Per-query cost = (GPU cost per hour) / (queries per hour)

Example with 2x L40S at $3.00/hr total, processing 50,000 queries/day (2,083 queries/hr average):

Per-query cost = $3.00 / 2,083 = $0.00144 per query

That is $0.00144 per query for generation. Add embedding cost (a T4 at $0.30/hr handling 50,000 queries/day = $0.00014 per query) and vector search cost (negligible per query).

Total self-hosted cost: approximately $0.0016 per query.

Compare with cloud API:

4,500 input tokens (context + query) + 500 output tokens per query
GPT-4o: $0.01125 + $0.005 = $0.01625 per query
Claude Sonnet 4: $0.0135 + $0.0075 = $0.021 per query

Self-hosted is 10-13x cheaper per query at this scale -- and the gap widens as volume increases because the self-hosted GPU cost is fixed while API costs scale linearly.

✎

Module 9 -- Final Assessment

What is PagedAttention, and why is it critical to vLLM's performance advantage?

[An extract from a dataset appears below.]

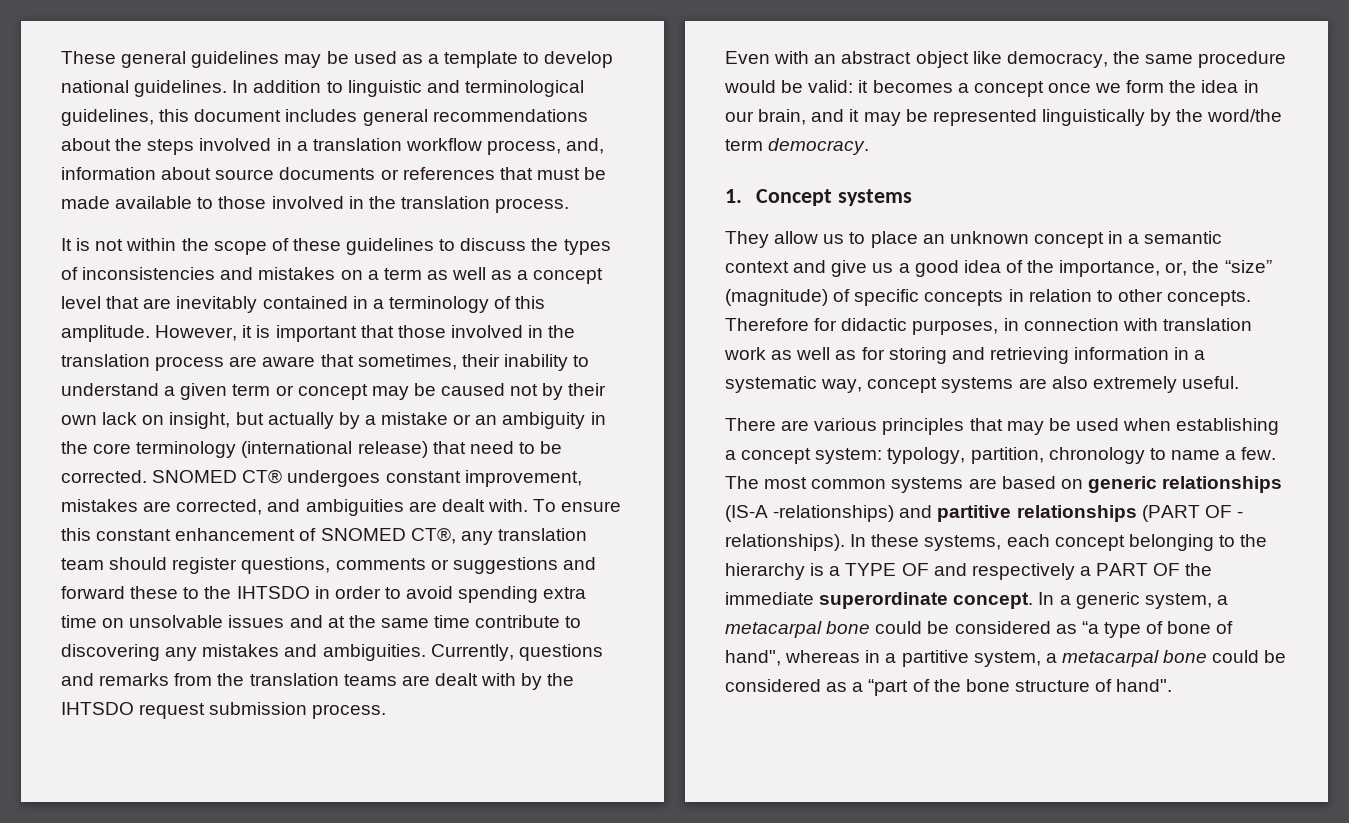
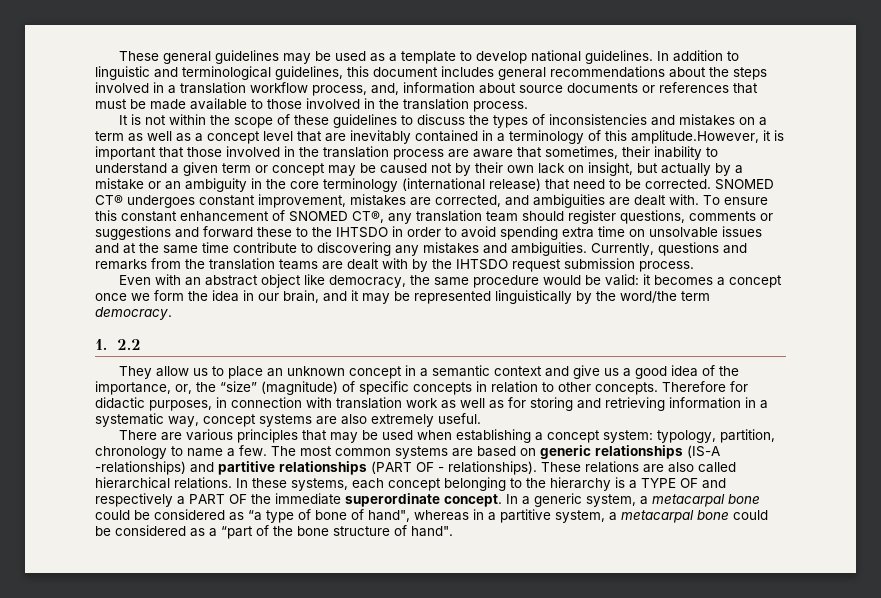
[61,325,238,342] amplitude. However, -> [631,130,759,144] amplitude.However,
[756,189,913,206] Concept systems -> [117,339,142,350] 2.2
(845, 542) none -> [541,461,736,473] [95,477,232,489] These relations are also called hierarchical relations.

You need to serve Gemma 4 27B (54 GB in bfloat16). Your budget allows for either 2x L40S (96 GB total, $3.00/hr) or 1x L40S with AWQ 4-bit quantisation (~14 GB, $1.50/hr). What is the primary trade-off?

At 50,000 queries/day, your self-hosted RAG system (2x L40S at $3.00/hr) costs approximately $0.0016 per query. Using GPT-4o at standard rates, the same query costs approximately $0.016. What is the cost ratio?

Your vLLM deployment shows P95 TTFT of 2.3 seconds against a 500 ms target. GPU utilisation is 85% and the request queue depth averages 15 during peak hours. What is the most likely cause and fix?